Scherzhaft hatte Simons vorab zu Protokoll gegeben, dass „Rheingold“ für das Ruhrgebiet geschrieben und das Gold in der Tiefe des Rheins mit dem schwarzen Gold der Kohle gleichzusetzen sei. Von den unterirdischen Höhlen Nibelheims ist der Schritt zur Untertagearbeit in der Tat klein und eine Industriekathedrale wie die Jahrhunderthalle ist ein für dieses Konzept idealer Spielort – in dem es freilich akustische Schwächen auszugleichen gilt.
In der Riesenhalle hätten selbst die vorzüglichen Sänger dieser Produktion (allen voran Mika Kares’ famoser Wotan) ohne Verstärkung keine Chance, zumal Simons das Orchester, das sonst als „wissende“ Klangmacht des Unbewussten unsichtbar in den Graben verbannt ist, prominent auf erhöhter Bühne platziert und die Darsteller dahinter, davor und in den Gängen zwischen den Orchesterfraktionen agieren lässt.
Ursuppe des Seins
Hinter der Orchesterbühne führen Treppenaufgänge zu einer weißen, klassizistischen Wand, die Walhall andeutet; davor, unmittelbar an der Zuschauertribüne, tun sich drei Wasserbecken auf. Während des 136-taktigen, endlos die Ursuppe des Seins beschwörenden Vorspiels liegen dort drei Puppen bäuchlings im Geröll, die den Rheintöchtern später als Lockmittel für den geilen Nachtalb Alberich dienen. Der Grund des Rheins aber ist seicht, drei Pfützen, die durch eine zerbrochene Stuckdecke hochdrücken.

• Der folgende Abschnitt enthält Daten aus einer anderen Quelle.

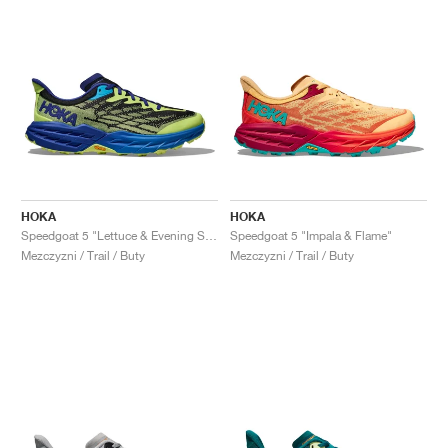
HOKA
HOKA
Speedgoat 5 "Lettuce & Evening Sky"
Speedgoat 5 "Impala & Flame"
Mezczyzni / Trail / Buty
Mezczyzni / Trail / Buty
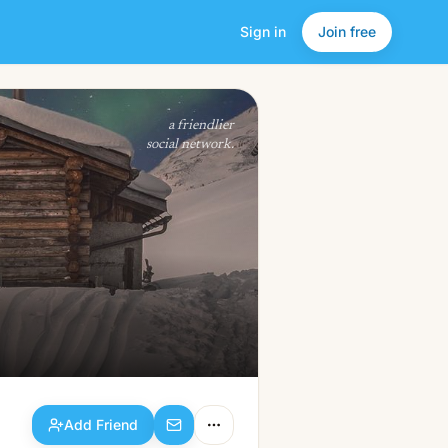
Sign in
Join free
Add Friend
a friendlier
social network.
Add Friend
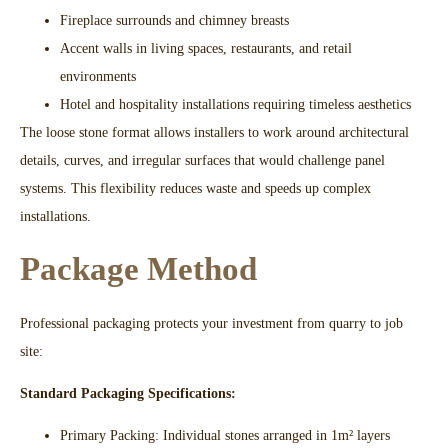
Fireplace surrounds and chimney breasts​
Accent walls in living spaces, restaurants, and retail
environments​
Hotel and hospitality installations requiring timeless aesthetics​
The loose stone format allows installers to work around architectural
details, curves, and irregular surfaces that would challenge panel
systems. This flexibility reduces waste and speeds up complex
installations.​
Package Method
Professional packaging protects your investment from quarry to job
site:
Standard Packaging Specifications:
Primary Packing: Individual stones arranged in 1m² layers​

Diese vordere Spielfläche in intimer Nähe zum Publikum bietet Gelegenheit zum Kriechen, Robben und Wasserspucken für Alberich und Mime und sogar einen Ruheplatz für die erschöpfte Erda. Von Gold ist lediglich der kleine Ring, der Alberich (grandios: Leigh Melrose) auf den Finger passt, ansonsten wird mit groben Steinen, vermutlich Kohle, hantiert.
Simons umschifft die szenisch heiklen, nahezu unlösbaren Klippen der Handlung geschickt: Alberichs Verwandlung in einen Riesenwurm etwa zeigt er, indem sein Bruder Mime einem unsichtbaren Monster ausweicht, das Alberich scheinbar mit dem Finger durch die Pfützen steuert.
Epizentrum des Abends
Simons führt sein Personal souverän, erzählt die komplizierte Geschichte flüssig und hält das Geschehen mit parallel auflaufenden Episoden am Laufen, ohne in Aktionismus abzurutschen. Das Epizentrum des Abends, der sichtbare Maschinenraum von Wagners Überwältigungsdampfhammer, aber ist das Orchester MusicAterna, das Teodor Currentzis mit seinen überlangen Armen ohne Taktstock steuert.

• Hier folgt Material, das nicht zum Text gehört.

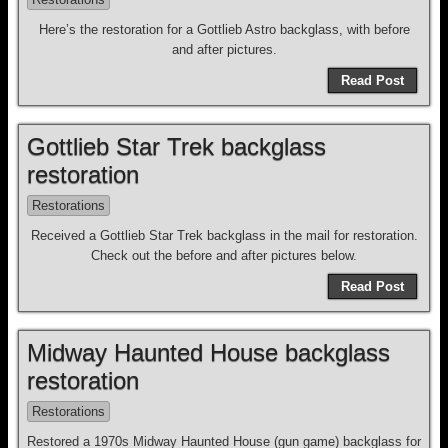
Here’s the restoration for a Gottlieb Astro backglass, with before
and after pictures.
Read Post
Gottlieb Star Trek backglass
restoration
Restorations
Received a Gottlieb Star Trek backglass in the mail for restoration.
Check out the before and after pictures below.
Read Post
Midway Haunted House backglass
restoration
Restorations
Restored a 1970s Midway Haunted House (gun game) backglass for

Currentzis überrascht mit extremen Ausdünnungen, dann wieder baut er Terrassen ein, wie man sie zuvor nie hörte, scheut sich aber auch nicht vor brachialem Lärmen. Mitunter wird es sogar grob, wobei schwer zu entscheiden ist, wie viel davon auf das Konto des Mischpults geht. Großer Jubel in der Halle, der schnell in donnerndes Getrampel übergeht.